The principle that the authorities would wish to ban publication of a text for a mass audience that it would happily allow for a privileged readership has since been given the term ‘variable obscenity’ (Hunter et al. 1993): it is obscene for the poor, but not for the privileged.
We can see the same principle of variability in some attitudes towards pupils receiving a knowledge-rich education. It is often the case that such attitudes are displayed by people privileged enough to be rich with knowledge themselves.
Take for example, this letter to Michael Gove, signed by 100 education academics, urging him to change his proposed knowledge-rich curriculum to one of “problem-solving, critical understanding and creativity”. Such academics have achieved their status through an accumulation of knowledge within their field: their ability to problem solve, think critically and be creative is a function of that wealth of knowledge, as Daniel Willingham suggests here.
Or when this headteacher decried how he “suffered” a grammar school education “constricted by academic content” and, elsewhere, complained that an “emphasis on content and knowledge over creativity and enjoyment” gives us a curriculum that “both pupils and teachers are bored with”. One can’t help but notice that such an academic education set him up on his path to be a successful headteacher and writer. Why is this content-rich curriculum not desirable for our pupils too?
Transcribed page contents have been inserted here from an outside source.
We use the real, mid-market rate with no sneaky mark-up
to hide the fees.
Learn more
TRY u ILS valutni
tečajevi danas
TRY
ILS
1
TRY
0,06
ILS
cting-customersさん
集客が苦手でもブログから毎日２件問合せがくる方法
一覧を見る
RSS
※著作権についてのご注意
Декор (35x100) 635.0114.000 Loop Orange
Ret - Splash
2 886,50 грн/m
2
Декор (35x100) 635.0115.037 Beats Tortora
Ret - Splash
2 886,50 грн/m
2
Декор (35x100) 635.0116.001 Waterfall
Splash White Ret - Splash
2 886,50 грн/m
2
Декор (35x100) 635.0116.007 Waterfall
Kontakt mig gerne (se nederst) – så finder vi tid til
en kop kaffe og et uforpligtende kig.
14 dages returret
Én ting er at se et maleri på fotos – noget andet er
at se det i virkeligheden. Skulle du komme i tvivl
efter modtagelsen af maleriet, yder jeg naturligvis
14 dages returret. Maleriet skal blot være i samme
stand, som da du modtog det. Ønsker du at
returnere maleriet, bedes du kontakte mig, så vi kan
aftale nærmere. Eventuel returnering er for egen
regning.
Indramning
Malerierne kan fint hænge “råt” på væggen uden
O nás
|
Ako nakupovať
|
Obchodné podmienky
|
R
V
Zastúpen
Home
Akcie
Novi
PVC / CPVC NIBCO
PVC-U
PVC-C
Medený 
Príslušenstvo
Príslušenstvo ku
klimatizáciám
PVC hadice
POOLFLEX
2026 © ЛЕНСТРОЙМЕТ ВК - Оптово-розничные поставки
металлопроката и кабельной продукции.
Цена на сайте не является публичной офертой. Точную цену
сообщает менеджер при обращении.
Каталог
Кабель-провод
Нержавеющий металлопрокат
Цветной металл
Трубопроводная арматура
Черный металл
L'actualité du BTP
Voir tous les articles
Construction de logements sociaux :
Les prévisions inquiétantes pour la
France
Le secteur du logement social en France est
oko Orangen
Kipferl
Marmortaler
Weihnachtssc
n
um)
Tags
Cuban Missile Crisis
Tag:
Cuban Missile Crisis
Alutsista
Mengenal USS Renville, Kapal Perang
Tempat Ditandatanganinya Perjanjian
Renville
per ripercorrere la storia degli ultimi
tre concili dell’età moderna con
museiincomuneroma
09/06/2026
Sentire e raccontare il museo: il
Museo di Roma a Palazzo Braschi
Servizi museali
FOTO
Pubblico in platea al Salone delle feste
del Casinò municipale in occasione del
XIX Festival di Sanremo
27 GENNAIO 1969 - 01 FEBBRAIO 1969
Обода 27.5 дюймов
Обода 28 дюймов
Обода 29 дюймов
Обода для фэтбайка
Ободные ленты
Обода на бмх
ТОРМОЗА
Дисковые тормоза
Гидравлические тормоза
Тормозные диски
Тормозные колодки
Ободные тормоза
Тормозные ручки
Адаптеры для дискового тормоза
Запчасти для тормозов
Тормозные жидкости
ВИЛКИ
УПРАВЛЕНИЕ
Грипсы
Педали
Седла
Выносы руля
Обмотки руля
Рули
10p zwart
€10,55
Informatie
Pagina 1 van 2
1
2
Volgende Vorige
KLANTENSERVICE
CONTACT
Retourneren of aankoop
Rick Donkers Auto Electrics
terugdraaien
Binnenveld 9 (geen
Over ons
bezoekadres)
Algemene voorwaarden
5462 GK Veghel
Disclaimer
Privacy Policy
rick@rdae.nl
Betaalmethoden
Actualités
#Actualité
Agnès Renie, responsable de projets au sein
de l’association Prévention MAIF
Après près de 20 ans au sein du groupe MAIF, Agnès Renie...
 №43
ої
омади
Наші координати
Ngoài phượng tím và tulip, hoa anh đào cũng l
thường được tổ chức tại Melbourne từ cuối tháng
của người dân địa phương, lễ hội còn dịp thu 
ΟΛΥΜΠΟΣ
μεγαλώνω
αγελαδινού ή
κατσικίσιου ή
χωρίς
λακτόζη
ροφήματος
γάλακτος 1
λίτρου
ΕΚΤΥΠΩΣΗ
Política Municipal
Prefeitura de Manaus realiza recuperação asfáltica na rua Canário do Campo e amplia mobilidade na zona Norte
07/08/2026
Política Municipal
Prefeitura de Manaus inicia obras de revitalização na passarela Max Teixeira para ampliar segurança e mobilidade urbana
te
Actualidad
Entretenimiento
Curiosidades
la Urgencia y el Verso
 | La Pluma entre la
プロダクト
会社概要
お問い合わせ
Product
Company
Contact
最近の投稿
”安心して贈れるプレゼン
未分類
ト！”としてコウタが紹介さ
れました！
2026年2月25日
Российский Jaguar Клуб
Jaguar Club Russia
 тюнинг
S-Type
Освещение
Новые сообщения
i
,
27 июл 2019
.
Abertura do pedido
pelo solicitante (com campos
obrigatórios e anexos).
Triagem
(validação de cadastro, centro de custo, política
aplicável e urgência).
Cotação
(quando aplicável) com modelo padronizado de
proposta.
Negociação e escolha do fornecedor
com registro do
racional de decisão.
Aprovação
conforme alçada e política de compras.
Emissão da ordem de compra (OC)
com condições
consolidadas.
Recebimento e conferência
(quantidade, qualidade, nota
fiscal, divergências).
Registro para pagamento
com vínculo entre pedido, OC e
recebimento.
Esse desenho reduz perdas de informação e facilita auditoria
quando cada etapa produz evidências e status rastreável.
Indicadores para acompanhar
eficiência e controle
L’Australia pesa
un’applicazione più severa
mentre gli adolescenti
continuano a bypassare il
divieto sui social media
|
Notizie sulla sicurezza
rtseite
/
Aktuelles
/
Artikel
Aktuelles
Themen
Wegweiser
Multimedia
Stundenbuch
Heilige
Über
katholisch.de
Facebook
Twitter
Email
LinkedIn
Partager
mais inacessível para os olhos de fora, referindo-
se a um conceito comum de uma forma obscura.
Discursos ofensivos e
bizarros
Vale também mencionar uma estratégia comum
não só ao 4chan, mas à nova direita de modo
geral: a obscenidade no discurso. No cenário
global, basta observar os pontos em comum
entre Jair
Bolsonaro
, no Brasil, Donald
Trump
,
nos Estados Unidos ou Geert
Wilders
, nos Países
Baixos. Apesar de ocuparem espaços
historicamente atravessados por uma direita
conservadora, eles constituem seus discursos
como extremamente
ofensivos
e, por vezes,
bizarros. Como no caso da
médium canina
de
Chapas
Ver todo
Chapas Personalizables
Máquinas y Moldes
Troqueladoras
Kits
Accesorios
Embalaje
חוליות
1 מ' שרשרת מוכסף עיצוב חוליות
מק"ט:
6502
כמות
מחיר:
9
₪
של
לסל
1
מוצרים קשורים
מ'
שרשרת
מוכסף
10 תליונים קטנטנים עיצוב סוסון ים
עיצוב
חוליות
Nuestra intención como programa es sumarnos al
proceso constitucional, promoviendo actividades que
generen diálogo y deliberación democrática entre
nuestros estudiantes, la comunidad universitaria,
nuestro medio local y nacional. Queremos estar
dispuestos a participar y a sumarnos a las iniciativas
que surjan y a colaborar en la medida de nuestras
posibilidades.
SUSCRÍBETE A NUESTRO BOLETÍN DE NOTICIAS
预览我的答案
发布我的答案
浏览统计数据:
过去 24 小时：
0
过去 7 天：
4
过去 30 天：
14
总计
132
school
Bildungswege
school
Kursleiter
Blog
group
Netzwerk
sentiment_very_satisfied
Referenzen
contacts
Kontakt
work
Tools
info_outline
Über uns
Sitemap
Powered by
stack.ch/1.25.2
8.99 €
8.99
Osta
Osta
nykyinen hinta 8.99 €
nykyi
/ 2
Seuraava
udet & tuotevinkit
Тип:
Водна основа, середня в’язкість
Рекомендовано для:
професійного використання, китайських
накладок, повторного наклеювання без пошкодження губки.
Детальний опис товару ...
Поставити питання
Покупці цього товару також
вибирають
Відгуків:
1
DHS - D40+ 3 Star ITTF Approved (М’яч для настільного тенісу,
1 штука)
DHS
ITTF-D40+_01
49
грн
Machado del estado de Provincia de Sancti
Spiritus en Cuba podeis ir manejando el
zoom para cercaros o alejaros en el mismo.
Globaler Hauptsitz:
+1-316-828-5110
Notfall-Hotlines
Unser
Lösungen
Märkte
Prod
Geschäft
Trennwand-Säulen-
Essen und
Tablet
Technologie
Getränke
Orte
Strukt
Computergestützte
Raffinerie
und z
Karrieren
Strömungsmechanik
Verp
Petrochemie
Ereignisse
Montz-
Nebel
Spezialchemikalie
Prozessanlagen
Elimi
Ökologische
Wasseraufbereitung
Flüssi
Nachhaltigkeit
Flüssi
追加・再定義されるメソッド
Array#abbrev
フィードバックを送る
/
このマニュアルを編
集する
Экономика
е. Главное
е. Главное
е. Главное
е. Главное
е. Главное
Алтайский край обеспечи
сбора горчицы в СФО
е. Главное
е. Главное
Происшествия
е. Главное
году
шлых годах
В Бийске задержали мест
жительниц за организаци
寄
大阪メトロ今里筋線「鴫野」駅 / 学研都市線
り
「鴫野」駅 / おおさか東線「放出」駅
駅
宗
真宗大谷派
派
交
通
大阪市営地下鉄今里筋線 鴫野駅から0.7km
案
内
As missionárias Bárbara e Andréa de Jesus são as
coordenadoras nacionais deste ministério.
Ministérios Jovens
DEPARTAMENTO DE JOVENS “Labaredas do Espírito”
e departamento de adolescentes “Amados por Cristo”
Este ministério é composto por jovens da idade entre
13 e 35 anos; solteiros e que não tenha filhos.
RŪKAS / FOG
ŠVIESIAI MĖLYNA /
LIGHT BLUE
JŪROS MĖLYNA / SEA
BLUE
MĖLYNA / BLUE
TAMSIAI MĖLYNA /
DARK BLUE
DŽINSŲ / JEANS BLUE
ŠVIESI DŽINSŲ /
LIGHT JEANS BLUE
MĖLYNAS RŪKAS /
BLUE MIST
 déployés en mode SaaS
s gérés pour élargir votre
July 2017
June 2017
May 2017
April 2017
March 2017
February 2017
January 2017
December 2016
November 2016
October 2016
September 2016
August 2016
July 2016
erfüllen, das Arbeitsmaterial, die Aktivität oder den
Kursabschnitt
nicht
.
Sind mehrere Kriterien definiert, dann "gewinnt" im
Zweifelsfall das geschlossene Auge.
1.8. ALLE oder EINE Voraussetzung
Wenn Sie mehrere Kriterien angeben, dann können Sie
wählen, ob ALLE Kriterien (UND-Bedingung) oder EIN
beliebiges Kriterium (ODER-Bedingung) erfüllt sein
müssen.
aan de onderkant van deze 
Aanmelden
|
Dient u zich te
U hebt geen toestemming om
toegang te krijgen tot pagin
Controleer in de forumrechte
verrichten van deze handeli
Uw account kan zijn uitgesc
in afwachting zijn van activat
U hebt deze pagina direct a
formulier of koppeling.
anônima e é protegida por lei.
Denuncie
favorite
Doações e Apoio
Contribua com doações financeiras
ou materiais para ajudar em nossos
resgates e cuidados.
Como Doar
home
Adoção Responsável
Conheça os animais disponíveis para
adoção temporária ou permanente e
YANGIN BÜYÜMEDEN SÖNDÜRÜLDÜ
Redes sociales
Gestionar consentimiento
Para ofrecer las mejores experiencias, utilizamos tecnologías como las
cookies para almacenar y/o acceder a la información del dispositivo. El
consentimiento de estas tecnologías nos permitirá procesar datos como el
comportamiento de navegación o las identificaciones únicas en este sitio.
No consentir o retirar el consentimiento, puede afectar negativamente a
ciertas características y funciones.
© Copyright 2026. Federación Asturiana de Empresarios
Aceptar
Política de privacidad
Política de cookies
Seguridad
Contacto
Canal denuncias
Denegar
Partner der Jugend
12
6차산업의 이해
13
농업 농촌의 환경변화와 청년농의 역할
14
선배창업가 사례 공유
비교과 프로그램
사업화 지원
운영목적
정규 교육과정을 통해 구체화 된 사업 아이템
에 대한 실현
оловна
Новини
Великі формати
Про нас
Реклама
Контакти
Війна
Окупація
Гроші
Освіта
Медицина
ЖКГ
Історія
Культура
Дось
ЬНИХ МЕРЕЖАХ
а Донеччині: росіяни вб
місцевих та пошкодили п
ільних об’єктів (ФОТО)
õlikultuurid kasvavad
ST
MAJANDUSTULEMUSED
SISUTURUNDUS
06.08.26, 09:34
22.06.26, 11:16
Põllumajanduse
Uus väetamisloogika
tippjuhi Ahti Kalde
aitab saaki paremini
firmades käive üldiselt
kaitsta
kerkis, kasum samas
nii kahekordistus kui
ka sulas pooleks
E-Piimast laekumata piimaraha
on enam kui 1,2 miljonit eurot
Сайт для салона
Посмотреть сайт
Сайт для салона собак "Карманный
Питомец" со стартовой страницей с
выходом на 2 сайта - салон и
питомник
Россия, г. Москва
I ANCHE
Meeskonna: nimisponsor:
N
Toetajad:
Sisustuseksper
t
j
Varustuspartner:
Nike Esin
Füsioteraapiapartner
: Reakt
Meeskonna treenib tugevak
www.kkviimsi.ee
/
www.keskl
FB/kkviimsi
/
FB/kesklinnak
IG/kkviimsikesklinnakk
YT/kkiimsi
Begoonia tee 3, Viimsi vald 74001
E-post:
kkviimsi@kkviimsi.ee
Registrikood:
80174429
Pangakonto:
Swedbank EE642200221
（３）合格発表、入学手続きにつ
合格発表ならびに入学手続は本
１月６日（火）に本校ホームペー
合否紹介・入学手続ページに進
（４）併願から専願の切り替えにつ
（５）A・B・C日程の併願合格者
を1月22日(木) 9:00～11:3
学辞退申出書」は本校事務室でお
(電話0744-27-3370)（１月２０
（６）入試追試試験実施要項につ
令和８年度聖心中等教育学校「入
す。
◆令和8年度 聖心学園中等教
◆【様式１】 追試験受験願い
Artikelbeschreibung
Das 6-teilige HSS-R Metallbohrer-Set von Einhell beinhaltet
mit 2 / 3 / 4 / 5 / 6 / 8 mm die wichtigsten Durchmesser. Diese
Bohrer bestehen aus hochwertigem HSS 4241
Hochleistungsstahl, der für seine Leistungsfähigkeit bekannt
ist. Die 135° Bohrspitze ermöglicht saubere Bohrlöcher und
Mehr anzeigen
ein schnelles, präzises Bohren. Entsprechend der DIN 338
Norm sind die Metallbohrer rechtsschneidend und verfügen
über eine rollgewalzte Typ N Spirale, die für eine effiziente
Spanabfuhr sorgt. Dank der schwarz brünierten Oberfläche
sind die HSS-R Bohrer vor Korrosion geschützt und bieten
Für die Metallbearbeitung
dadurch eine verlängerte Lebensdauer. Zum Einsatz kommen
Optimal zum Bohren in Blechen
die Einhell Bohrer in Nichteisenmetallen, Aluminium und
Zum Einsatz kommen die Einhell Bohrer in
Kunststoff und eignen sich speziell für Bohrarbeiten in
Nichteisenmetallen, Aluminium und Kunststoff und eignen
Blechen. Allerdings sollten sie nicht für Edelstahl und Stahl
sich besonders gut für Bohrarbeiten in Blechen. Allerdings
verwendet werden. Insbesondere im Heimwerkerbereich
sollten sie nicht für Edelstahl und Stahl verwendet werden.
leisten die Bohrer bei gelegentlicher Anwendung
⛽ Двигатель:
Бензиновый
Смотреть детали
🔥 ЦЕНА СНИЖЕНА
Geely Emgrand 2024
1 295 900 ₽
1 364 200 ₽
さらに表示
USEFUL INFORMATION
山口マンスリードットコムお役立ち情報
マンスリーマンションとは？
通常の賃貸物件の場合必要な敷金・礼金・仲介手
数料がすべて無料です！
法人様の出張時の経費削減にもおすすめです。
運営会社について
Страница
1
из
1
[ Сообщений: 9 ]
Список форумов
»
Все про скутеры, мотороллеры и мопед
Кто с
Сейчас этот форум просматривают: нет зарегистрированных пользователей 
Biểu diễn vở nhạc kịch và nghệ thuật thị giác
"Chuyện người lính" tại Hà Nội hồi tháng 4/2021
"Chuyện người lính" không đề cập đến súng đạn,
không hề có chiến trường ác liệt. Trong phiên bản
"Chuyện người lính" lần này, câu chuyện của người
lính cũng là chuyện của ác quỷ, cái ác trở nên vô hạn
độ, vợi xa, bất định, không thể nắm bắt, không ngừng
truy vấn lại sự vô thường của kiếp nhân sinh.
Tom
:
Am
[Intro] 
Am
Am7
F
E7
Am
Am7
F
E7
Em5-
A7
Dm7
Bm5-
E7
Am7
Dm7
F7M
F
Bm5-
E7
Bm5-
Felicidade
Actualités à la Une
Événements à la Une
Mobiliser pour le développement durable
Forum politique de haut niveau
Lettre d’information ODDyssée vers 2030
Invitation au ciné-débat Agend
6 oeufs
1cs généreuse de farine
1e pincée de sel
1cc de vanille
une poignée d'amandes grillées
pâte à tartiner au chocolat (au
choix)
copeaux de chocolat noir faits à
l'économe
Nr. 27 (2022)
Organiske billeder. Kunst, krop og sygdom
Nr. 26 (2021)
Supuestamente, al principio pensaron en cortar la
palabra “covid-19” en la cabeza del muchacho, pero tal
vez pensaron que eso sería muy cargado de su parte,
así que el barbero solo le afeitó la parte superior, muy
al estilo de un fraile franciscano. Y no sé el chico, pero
Or what about earlier this month when a Stanford professor told us that education isn’t about knowing things because “in today’s world, when information is at our fingertips, we don’t need to go to school to learn facts and figures — a quick Google search, a glance at Wikipedia, or a question posed to Siri will usually result in answers to specific questions.” Do you get to be a Stanford professor with Google, Wikipedia and Siri, or is that just an education reserved for the rest of us?
You don’t have to look very far to find successful people privileged with deep and broad knowledge in their domains telling us that kids should prioritise soft skills like creativity over knowledge.
In such a way, they seem to echo the attitude of Griffith-Jones and the idea that a work of literature is of variable obscenity. Just as society’s privileged back then suggested that the book in question was acceptable for them but not for the general public, so the academically privileged seem to suggest that a rich knowledge is something they can cope with, but is detrimental to the young.
I’d even suggest that not only have such people coped with learning an abundance of knowledge, this beautiful, rich knowledge has been the key to their success.
Next time a successful educationalist decries a focus on domain knowledge and extols the virtues of soft skills in its place, ask yourself: how much knowledge did they need to build to get where they are today? What facts did they need to learn? What knowledge did they need to commit to memory? How much repetition and revisiting did they need to undertake in order to remember, manipulate and apply this knowledge? How much content did they need to study? How many books did they need to read? And are any of those books ones that you would wish your pupils to read? Or should we hold our pupils to a variable standard?